Reasons to be Cheerful (Part 3) was another one of Mr Dury’s songs that sprang to mind but again I was having trouble with words to fit around the likes of Borovets chocolate wafer biscuit.
But eventually, having sorted out the problem of the train apparently being in a collision with something (probably the van of a salesman of Borovets chocolate wafer biscuits) we got to Sofia with thirty minutes to spare before Anna Karenina and her mates took to the stage. But by this time of the day, we felt that we couldn’t be arsed with three hours of a Russian socialite and slapper prancing about on a stage in her underwear so we went for a relaxing walk around the Saint Alexander Nevski Cathedral area and the adjacent park, which is absolutely lovely, before taking a table at the Taj Mahal Indian Restaurant (a place which rather strangely shares its name with a place of magnificent cuisine in Chippenham, the town in which I lived in nineteenth century England about twenty years ago). In this seemingly Russian owned establishment we dined upon what I considered to be the best Indian food I had ever tasted in Eastern Europe, or even outside of the British Occupied region of West Yorkshire. The only blemish on this wonderful experience was the voice of the very loud posh Englishman at an adjacent table who felt the need to share with the other diners his detailed memories of the six Rolex wristwatches that he had owned in his life and his explanation that he was only wearing his Sekonda on this particular occasion because he was worried about getting pissed on the Shumensko beer, falling over in the street and smashing his timepiece. I thought to myself that I wished he would shut his fat gob. His beautiful wife said out loud that she wished he would shut his fat gob. He said out loud that he was thinking of getting a seventh Rolex and a third Shumensko. I wished for a hot and sweaty Anna Karenina to walk in after her gruelling performance, order a king prawn vindaloo with five chapattis and a jug of rakia and give him a good hard slap in the mouth.

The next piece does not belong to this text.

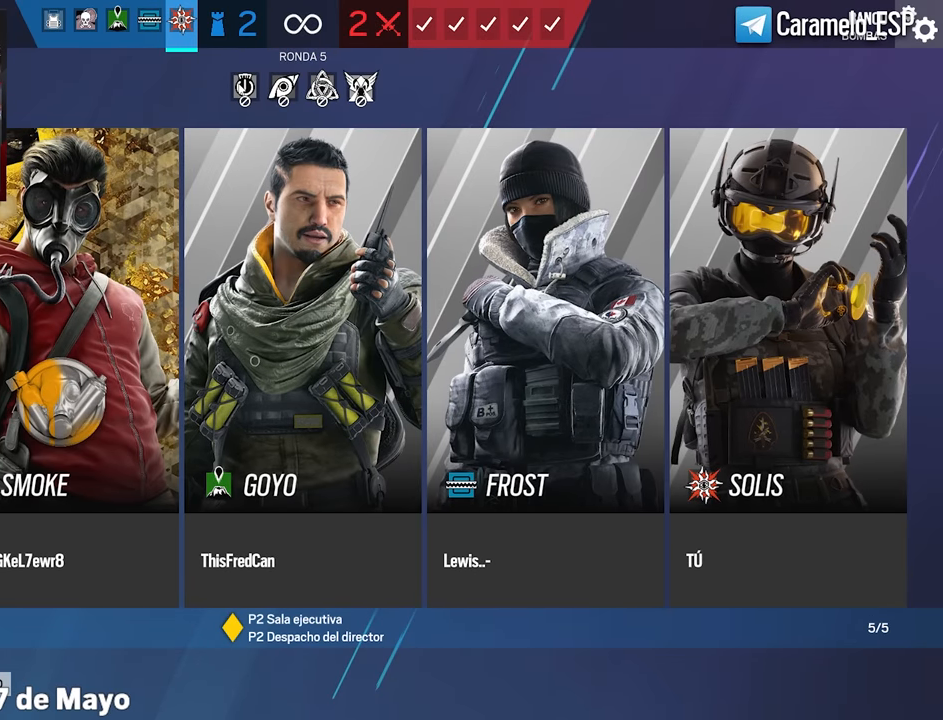
{"keys": [], "mouse": [], "events": []}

Sofia is not an obvious choice for a European City Break but, if you know where to go, it’s an absolutely lovely place. The bit near the cathedral, with its cafés and restaurants and sculptures and street entertainers and people just enjoying the life is very enjoyable (as the people just enjoying the life will tell you). L’Opera hotel in Ulitsa Paris oozes comfort and style but doesn’t do breakfasts but just round the corner at the Happy Bakery (Bulgarian: Щастливата Пекарна), for a few leva you can get a lovely cup of coffee and a slab of strudel that turned out over the next few days to put Vienna to shame.
So I sat there covered in strudel crumbs and asked myself why we were bothering to leave our lovely Bulgaria.